(作業の要件):
- A) SalesforceとBIツールの接続に関する記事で、固有の名前が挙がっているサービスや製品をすべて書き出してください。
- B) SalesforceとBIツールの接続に関する記事の続きを、最後の文の後から書き進めてください。

(掲載本文):
——————

Salesforceには標準のレポート機能がありますが、「他のデータと組み合わせて見たい」「もっと自由にグラフを作りたい」という場面で限界を感じることがあります。外部のBIツールとSalesforceを接続することで、できることが大きく広がります。この記事では、SalesforceとBIツールを接続するときの基本的な考え方と注意点を説明します。
Salesforceの標準レポートで足りないケース ¶
Salesforceの標準レポートは、Salesforce内のデータを集計するには十分です。ただ、「Salesforceの商談データと、Google広告のコストデータを並べて見たい」「SalesforceのデータをGoogleスプレッドシートの予算データと比較したい」といった場合には対応できません。複数のデータソースをまたいだ分析が必要なときに、外部BIツールの出番になります。
接続方法はOAuthが最も簡単 ¶
多くのBIツールはSalesforceとのOAuth接続に対応しています。Salesforceのログイン画面で認証するだけで接続が完了するので、APIキーの発行やIPアドレスの許可設定が不要です。ただし、Salesforceのエディションによってはアクセスできるオブジェクトに制限がある場合があります。接続前に、自分のSalesforceエディションで外部アプリ連携が許可されているかを確認してください。

——————

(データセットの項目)

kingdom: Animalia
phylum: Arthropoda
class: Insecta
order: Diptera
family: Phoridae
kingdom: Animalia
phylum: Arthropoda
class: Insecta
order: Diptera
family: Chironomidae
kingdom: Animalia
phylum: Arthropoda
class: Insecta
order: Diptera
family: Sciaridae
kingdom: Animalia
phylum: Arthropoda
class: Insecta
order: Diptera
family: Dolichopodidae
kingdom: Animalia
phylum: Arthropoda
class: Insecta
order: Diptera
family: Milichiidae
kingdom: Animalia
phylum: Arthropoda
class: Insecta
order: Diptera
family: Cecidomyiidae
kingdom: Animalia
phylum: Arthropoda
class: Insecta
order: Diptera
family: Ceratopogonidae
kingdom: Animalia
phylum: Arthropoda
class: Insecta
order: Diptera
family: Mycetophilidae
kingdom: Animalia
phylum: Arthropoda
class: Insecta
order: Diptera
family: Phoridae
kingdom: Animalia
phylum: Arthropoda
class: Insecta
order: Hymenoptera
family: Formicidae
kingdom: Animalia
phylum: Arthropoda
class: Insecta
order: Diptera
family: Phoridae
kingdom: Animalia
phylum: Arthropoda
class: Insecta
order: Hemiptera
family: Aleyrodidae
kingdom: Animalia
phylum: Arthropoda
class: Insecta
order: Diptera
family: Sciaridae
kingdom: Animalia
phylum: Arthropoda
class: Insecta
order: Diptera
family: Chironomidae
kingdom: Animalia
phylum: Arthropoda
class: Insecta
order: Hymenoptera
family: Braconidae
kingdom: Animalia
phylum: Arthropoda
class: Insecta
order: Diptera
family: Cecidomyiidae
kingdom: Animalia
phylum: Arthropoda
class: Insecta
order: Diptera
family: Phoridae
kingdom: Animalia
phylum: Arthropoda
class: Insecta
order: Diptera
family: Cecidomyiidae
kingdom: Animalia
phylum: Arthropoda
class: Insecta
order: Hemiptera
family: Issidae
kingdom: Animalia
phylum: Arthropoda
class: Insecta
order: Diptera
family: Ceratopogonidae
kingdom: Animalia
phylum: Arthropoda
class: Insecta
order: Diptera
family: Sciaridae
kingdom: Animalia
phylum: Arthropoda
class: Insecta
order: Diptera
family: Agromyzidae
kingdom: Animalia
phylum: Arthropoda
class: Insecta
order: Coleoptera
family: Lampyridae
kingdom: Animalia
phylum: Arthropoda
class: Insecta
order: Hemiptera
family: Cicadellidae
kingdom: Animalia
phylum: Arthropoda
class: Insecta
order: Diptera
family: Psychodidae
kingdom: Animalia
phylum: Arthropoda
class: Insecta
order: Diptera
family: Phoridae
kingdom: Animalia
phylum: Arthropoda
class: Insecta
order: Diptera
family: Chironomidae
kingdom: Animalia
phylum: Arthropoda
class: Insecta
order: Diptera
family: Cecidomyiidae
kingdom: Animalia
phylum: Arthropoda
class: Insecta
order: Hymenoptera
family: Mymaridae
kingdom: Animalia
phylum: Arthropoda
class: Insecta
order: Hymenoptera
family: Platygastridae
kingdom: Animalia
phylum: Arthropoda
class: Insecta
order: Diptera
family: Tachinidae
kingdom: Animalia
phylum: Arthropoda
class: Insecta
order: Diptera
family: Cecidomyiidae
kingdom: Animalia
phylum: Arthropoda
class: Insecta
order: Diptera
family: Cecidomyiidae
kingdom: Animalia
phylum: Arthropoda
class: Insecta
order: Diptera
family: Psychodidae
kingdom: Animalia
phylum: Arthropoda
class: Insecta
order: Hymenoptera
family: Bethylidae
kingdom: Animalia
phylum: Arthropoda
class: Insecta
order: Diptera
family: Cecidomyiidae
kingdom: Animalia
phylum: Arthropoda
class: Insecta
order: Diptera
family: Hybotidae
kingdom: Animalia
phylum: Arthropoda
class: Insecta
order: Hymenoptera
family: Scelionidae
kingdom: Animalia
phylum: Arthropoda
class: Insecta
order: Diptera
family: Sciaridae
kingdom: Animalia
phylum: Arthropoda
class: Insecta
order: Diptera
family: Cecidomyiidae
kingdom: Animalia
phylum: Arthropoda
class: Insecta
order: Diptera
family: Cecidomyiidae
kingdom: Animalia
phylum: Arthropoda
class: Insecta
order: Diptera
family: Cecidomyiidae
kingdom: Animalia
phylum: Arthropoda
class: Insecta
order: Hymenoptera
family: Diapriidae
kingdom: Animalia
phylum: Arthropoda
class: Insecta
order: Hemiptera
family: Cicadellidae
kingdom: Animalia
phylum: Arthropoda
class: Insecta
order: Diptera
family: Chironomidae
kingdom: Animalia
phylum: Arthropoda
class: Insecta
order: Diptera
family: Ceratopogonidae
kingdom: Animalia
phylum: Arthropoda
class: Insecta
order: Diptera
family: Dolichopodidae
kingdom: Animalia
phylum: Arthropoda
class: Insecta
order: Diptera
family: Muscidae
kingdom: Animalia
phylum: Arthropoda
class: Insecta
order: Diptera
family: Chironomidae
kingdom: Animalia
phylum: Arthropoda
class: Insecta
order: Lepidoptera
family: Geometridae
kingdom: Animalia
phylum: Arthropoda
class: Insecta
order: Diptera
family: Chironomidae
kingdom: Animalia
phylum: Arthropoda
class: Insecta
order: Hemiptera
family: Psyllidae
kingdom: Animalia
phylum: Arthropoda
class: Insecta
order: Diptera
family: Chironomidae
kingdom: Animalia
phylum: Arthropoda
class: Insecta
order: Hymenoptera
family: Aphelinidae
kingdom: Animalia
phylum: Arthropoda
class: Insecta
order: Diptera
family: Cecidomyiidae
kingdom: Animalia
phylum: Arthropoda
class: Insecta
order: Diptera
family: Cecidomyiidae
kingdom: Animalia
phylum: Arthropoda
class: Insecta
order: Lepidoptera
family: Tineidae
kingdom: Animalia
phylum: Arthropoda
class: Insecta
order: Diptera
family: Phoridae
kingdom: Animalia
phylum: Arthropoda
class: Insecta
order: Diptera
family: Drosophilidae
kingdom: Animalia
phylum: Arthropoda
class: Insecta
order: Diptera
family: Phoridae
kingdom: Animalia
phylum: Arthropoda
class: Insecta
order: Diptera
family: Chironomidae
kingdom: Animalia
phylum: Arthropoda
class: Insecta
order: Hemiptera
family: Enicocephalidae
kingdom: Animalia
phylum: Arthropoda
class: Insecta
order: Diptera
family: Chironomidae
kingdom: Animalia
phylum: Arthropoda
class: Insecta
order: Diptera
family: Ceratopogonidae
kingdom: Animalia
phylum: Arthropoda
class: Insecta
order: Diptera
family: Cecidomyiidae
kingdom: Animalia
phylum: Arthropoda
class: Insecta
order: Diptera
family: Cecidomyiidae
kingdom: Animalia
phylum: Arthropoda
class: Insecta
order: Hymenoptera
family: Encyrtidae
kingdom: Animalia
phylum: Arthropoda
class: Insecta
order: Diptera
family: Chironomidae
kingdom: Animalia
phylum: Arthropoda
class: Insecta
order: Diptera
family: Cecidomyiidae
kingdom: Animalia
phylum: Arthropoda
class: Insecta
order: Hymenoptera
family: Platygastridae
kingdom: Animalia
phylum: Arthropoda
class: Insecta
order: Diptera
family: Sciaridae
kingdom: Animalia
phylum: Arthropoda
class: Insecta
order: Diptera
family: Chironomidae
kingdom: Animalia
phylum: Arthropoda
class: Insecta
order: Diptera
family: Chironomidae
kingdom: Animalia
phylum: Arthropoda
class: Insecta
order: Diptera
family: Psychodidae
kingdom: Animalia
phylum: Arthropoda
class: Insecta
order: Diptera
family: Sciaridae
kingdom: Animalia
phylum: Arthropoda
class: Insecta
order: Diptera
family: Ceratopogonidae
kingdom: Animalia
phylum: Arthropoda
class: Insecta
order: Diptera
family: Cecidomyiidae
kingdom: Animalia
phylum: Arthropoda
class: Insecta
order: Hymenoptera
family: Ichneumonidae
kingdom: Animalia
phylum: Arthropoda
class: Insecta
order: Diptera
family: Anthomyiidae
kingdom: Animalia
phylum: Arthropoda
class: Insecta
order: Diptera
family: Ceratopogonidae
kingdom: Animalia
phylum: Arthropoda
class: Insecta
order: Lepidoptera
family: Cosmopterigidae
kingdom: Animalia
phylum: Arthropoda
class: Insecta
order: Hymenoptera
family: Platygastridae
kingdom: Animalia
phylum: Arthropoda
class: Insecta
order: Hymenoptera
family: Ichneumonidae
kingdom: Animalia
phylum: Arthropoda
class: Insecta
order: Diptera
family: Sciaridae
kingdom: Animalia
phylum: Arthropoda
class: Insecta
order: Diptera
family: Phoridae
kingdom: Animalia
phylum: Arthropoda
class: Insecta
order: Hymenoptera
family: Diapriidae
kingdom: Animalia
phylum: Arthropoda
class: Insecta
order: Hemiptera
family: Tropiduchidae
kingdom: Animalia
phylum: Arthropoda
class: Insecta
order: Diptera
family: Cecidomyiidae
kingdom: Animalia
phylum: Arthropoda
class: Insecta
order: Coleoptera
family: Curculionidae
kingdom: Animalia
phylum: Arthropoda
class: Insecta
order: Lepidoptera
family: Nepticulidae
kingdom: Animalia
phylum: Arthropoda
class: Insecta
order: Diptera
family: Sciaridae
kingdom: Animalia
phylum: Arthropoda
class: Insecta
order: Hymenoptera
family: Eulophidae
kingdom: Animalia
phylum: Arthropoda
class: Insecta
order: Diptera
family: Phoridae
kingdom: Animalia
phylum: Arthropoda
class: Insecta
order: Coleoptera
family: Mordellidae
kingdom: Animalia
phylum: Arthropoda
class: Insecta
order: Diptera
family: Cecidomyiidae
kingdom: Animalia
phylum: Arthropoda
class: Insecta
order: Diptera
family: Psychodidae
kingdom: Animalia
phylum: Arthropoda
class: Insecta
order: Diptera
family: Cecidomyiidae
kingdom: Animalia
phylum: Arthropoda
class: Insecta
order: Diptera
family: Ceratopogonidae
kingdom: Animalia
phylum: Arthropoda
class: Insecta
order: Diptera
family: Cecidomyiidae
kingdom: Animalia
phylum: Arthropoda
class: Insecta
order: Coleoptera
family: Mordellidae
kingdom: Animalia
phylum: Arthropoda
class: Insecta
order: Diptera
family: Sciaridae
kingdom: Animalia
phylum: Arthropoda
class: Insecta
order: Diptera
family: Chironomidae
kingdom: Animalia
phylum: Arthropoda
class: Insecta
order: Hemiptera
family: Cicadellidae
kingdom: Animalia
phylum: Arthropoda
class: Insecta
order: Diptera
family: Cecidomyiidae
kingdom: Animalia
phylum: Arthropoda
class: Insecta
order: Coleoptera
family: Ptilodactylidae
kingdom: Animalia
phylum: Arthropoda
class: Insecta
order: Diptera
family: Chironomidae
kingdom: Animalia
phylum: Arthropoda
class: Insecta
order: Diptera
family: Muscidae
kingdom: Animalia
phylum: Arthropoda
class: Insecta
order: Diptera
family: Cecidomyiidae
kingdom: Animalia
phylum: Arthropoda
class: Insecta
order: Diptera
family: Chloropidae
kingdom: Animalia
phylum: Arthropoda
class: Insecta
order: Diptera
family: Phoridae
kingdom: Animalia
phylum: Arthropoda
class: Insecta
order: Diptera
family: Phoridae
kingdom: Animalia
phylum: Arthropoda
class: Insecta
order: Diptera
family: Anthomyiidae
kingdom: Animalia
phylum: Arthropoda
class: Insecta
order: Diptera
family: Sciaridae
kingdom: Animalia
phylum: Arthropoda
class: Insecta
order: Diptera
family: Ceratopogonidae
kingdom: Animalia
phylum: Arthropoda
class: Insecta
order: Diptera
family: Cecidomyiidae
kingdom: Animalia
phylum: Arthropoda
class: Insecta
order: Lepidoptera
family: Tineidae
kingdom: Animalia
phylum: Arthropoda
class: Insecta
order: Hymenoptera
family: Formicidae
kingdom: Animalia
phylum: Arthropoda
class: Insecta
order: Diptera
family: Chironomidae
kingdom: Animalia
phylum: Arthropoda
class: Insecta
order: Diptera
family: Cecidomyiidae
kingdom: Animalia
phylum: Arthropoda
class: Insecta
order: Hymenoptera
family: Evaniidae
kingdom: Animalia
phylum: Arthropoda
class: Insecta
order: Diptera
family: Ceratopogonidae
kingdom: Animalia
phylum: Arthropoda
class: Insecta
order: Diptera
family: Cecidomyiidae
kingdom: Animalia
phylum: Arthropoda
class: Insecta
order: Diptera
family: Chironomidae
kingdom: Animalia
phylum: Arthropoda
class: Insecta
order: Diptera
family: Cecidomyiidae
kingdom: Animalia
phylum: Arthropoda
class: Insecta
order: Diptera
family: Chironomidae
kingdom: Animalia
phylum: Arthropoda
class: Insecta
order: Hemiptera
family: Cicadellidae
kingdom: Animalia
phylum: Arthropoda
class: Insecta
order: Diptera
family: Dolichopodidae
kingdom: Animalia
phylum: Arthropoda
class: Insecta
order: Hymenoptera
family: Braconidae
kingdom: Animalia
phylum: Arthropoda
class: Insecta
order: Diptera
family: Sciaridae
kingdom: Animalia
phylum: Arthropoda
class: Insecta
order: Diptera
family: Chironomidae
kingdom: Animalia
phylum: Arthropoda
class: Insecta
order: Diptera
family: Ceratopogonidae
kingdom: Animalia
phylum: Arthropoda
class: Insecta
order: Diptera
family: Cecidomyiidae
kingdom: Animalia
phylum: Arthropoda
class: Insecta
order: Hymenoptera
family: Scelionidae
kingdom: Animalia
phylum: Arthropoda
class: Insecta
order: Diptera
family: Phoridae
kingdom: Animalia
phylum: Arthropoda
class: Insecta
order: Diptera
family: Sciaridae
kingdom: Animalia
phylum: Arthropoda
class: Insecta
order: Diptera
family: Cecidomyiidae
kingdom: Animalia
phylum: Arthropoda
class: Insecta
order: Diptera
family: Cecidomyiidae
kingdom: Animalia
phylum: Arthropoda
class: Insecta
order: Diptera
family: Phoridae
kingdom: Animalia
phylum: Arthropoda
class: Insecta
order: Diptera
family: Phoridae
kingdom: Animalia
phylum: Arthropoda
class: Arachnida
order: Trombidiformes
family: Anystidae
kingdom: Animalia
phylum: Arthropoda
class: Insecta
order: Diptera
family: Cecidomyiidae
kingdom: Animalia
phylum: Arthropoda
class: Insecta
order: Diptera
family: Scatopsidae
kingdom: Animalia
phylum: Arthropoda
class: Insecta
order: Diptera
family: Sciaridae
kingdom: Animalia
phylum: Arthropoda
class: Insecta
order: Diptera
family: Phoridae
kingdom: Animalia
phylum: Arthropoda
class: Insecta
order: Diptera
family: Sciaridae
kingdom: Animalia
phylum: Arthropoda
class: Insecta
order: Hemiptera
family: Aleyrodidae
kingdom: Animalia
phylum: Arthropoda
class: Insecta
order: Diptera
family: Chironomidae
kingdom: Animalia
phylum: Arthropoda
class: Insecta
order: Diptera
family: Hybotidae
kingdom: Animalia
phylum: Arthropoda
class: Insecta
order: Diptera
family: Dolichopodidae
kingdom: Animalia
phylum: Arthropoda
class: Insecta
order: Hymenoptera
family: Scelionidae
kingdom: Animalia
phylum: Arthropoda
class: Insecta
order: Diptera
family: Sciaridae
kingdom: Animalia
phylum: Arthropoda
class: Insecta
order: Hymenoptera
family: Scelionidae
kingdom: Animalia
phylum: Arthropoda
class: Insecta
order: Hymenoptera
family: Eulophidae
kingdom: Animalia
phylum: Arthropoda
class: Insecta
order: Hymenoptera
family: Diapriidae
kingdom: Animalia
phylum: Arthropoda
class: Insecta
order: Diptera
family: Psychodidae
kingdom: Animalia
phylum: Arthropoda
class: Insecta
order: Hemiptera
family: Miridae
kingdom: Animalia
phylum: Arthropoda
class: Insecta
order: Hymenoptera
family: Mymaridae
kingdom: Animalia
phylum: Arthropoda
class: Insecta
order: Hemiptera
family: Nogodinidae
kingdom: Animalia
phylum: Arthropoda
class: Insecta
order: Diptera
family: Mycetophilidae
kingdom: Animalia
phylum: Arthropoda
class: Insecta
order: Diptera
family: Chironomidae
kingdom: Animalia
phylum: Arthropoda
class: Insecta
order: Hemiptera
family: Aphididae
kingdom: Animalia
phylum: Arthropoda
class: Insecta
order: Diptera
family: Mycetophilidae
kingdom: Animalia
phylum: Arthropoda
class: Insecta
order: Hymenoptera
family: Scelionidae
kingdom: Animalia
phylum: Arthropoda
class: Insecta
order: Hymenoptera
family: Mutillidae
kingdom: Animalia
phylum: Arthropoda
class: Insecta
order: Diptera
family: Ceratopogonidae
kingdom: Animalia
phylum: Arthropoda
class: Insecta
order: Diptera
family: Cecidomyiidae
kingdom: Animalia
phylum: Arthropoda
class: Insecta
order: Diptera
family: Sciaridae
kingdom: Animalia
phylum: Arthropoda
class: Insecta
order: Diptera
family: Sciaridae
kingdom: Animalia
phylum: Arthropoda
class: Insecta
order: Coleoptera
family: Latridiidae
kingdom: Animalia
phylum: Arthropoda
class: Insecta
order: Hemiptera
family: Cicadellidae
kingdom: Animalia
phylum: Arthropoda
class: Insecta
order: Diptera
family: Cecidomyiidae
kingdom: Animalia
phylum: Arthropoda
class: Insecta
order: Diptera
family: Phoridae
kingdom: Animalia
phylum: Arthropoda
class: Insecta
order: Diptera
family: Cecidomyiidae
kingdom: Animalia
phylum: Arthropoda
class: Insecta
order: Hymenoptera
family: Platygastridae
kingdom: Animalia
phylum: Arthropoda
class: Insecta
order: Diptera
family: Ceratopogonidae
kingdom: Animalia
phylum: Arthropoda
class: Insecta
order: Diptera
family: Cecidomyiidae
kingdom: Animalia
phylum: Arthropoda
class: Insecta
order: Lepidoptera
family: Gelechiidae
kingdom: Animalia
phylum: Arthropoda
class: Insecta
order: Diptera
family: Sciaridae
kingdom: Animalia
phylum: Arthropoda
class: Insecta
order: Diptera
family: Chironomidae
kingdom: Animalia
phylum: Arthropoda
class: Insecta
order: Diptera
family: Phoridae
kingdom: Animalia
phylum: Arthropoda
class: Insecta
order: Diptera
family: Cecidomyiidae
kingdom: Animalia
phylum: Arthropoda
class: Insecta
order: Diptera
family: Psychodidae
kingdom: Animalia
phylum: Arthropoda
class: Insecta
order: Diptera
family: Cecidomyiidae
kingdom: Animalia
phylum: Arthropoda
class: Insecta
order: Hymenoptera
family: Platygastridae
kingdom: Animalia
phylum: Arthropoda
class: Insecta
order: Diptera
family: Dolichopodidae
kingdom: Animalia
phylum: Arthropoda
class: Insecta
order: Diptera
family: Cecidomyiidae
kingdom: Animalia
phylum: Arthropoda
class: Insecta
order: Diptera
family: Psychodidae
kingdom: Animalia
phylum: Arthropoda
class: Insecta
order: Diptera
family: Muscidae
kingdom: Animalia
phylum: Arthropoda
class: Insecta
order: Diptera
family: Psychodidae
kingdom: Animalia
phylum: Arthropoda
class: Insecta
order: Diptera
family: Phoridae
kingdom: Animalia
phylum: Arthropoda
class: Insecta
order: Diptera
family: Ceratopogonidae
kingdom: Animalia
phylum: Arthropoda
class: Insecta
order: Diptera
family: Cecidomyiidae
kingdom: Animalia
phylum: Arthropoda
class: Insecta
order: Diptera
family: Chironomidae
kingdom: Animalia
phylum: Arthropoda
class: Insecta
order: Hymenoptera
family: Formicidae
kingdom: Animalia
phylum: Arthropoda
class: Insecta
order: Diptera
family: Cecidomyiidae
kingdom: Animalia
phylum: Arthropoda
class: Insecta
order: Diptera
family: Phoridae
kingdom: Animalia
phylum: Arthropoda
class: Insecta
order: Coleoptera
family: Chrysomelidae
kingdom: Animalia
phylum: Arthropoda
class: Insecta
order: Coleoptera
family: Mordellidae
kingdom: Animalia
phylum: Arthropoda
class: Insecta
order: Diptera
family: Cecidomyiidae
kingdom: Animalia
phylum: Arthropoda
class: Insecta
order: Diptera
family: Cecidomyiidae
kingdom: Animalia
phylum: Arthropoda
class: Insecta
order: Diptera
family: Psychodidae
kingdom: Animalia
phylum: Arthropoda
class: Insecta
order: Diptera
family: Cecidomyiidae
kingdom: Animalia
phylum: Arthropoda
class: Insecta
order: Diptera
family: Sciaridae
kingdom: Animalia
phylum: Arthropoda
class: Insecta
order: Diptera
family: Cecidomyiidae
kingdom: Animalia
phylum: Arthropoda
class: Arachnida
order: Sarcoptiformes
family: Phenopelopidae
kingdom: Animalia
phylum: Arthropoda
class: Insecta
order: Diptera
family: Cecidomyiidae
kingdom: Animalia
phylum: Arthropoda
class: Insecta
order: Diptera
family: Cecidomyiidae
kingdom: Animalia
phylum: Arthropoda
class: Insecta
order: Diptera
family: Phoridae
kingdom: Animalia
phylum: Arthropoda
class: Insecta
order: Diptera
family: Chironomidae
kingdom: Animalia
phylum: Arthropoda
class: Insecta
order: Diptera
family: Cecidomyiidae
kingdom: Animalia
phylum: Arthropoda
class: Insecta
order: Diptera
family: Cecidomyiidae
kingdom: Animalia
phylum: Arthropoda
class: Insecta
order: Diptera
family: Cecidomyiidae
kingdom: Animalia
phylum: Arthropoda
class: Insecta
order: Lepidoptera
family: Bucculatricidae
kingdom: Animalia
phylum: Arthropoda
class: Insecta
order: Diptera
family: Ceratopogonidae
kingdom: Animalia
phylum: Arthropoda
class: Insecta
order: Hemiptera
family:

——————

(課題別の解答):
- A)
・Salesforce
・Google広告
・Googleスプレッドシート

- B)
取得できるデータの範囲を確認する ¶
BIツールからSalesforceに接続した場合、取得できるのは基本的に読み取りのみです。商談、取引先、活動履歴などの標準オブジェクトはほとんどのツールで取得できますが、カスタムオブジェクトの対応状況はツールによって異なります。カスタムオブジェクトを多く使っている場合は、接続前に対応状況を確認することをおすすめします。
Salesforceデータと他のデータを組み合わせる ¶
外部BIツールの最大のメリットは、Salesforceのデータと他のデータを同じダッシュボードで見られることです。例えば、Salesforceの商談金額とGoogle広告のコストを並べることで、マーケティング費用対効果を一画面で確認できます。このような組み合わせ分析は、Salesforce単体では実現できません。
SalesforceとBIツールの接続は、設定自体は難しくありません。大切なのは、接続した後に「何を見たいか」を明確にしておくことです。まず1つ、Salesforceのデータを使って作りたいダッシュボードを具体的にイメージしてから接続を始めると、スムーズに進みます。